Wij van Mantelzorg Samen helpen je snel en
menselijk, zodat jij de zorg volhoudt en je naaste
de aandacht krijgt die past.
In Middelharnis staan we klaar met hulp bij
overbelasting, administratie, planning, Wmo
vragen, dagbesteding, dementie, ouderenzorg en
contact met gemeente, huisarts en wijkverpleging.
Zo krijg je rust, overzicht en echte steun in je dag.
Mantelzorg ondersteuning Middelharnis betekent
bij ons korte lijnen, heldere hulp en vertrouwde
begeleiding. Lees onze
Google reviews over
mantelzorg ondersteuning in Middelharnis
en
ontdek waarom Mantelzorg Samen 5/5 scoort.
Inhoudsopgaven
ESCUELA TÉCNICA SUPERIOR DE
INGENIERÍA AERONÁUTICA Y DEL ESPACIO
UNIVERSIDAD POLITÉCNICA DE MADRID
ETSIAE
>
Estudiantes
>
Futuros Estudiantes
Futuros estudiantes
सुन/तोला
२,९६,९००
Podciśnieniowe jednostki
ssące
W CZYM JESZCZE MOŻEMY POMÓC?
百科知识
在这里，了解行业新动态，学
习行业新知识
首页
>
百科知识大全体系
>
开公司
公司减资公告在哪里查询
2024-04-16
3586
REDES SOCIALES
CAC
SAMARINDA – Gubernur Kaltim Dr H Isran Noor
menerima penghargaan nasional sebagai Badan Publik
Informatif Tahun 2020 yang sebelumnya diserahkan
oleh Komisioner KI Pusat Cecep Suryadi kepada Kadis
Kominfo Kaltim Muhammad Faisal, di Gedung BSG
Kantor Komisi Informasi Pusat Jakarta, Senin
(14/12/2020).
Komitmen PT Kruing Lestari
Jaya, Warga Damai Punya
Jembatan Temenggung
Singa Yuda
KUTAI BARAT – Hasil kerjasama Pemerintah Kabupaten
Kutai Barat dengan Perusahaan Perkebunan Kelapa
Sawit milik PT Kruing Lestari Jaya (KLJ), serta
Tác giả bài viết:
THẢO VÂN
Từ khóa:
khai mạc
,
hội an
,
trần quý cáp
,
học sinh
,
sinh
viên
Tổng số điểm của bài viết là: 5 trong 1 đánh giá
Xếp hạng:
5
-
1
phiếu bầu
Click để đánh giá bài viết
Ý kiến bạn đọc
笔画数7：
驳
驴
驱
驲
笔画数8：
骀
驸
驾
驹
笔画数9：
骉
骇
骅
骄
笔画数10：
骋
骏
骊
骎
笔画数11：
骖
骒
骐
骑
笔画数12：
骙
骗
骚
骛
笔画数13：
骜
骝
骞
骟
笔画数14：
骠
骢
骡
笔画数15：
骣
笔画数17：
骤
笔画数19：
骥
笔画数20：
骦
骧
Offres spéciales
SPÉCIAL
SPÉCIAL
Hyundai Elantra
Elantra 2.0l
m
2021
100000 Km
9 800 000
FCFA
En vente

# DESCRIPTION OF THE TASK:
Repeat each line of the records in order, without changing a single character.

# ANSWER TO THIS PROBLEM:
Wij van Mantelzorg Samen helpen je snel en
menselijk, zodat jij de zorg volhoudt en je naaste
de aandacht krijgt die past.
In Middelharnis staan we klaar met hulp bij
overbelasting, administratie, planning, Wmo
vragen, dagbesteding, dementie, ouderenzorg en
contact met gemeente, huisarts en wijkverpleging.
Zo krijg je rust, overzicht en echte steun in je dag.
Mantelzorg ondersteuning Middelharnis betekent
bij ons korte lijnen, heldere hulp en vertrouwde
begeleiding. Lees onze
Google reviews over
mantelzorg ondersteuning in Middelharnis
en
ontdek waarom Mantelzorg Samen 5/5 scoort.
Inhoudsopgaven
ESCUELA TÉCNICA SUPERIOR DE
INGENIERÍA AERONÁUTICA Y DEL ESPACIO
UNIVERSIDAD POLITÉCNICA DE MADRID
ETSIAE
>
Estudiantes
>
Futuros Estudiantes
Futuros estudiantes
सुन/तोला
२,९६,९००
Podciśnieniowe jednostki
ssące
W CZYM JESZCZE MOŻEMY POMÓC?
百科知识
在这里，了解行业新动态，学
习行业新知识
首页
>
百科知识大全体系
>
开公司
公司减资公告在哪里查询
2024-04-16
3586
REDES SOCIALES
CAC
SAMARINDA – Gubernur Kaltim Dr H Isran Noor
menerima penghargaan nasional sebagai Badan Publik
Informatif Tahun 2020 yang sebelumnya diserahkan
oleh Komisioner KI Pusat Cecep Suryadi kepada Kadis
Kominfo Kaltim Muhammad Faisal, di Gedung BSG
Kantor Komisi Informasi Pusat Jakarta, Senin
(14/12/2020).
Komitmen PT Kruing Lestari
Jaya, Warga Damai Punya
Jembatan Temenggung
Singa Yuda
KUTAI BARAT – Hasil kerjasama Pemerintah Kabupaten
Kutai Barat dengan Perusahaan Perkebunan Kelapa
Sawit milik PT Kruing Lestari Jaya (KLJ), serta
Tác giả bài viết:
THẢO VÂN
Từ khóa:
khai mạc
,
hội an
,
trần quý cáp
,
học sinh
,
sinh
viên
Tổng số điểm của bài viết là: 5 trong 1 đánh giá
Xếp hạng:
5
-
1
phiếu bầu
Click để đánh giá bài viết
Ý kiến bạn đọc
笔画数7：
驳
驴
驱
驲
笔画数8：
骀
驸
驾
驹
笔画数9：
骉
骇
骅
骄
笔画数10：
骋
骏
骊
骎
笔画数11：
骖
骒
骐
骑
笔画数12：
骙
骗
骚
骛
笔画数13：
骜
骝
骞
骟
笔画数14：
骠
骢
骡
笔画数15：
骣
笔画数17：
骤
笔画数19：
骥
笔画数20：
骦
骧
Offres spéciales
SPÉCIAL
SPÉCIAL
Hyundai Elantra
Elantra 2.0l
m
2021
100000 Km
9 800 000
FCFA
En vente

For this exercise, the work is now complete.